> **TASK REQUIREMENTS**:
Where does "Sport" appear in the data? Return each line that holds it.

━━ SUPPLIED RECORDS ━━

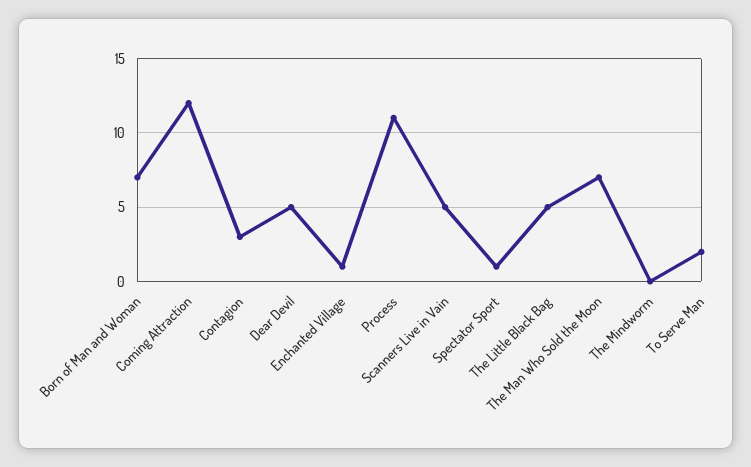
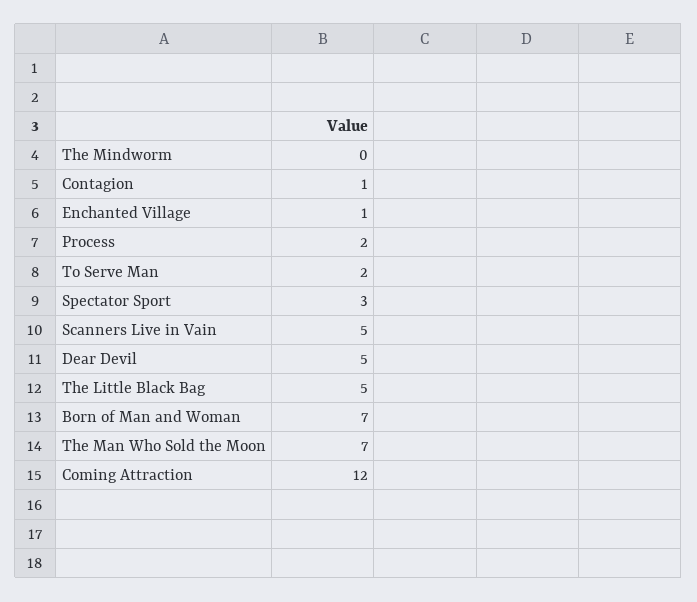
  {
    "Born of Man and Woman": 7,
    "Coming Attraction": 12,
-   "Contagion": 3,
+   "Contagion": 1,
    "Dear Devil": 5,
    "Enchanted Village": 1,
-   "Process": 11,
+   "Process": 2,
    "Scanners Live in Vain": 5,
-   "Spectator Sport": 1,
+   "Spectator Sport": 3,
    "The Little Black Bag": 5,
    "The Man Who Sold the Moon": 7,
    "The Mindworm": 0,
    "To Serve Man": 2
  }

━━━
━━ SUPPLIED RECORDS ━━

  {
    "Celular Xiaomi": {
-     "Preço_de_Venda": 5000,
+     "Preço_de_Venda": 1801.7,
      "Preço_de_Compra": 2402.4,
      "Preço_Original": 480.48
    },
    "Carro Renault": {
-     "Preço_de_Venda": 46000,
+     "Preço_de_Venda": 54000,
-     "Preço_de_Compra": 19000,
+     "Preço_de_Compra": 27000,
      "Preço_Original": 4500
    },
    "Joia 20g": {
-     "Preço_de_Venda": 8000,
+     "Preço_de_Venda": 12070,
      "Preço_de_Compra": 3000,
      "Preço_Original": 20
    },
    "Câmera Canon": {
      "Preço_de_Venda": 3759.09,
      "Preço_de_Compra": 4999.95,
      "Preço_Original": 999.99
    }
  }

━━━
━━ SUPPLIED RECORDS ━━

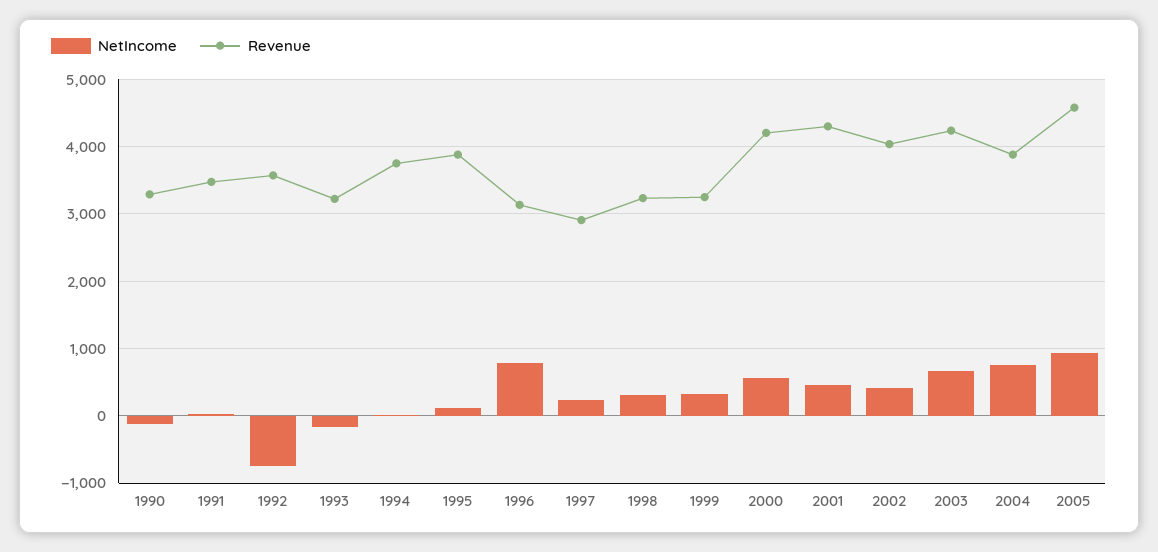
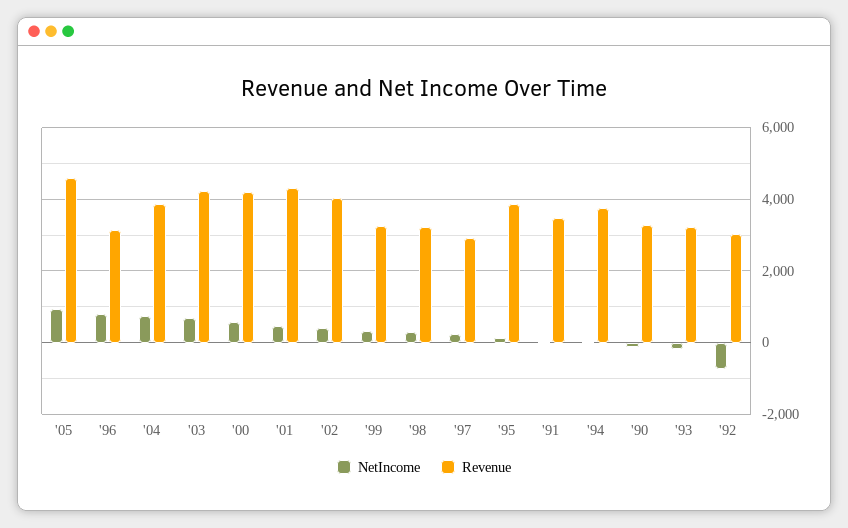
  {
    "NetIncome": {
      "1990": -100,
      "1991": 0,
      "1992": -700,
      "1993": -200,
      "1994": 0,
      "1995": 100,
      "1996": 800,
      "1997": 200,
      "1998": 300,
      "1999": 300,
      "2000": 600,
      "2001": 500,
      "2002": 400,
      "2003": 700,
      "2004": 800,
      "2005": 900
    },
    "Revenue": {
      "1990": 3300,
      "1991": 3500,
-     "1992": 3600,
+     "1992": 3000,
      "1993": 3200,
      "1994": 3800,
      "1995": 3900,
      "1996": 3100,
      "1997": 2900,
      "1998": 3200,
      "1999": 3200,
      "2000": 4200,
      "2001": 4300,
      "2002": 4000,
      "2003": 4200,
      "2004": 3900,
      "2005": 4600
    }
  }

━━━

> **WRITTEN RESPONSE**:
-   "Spectator Sport": 1,
+   "Spectator Sport": 3,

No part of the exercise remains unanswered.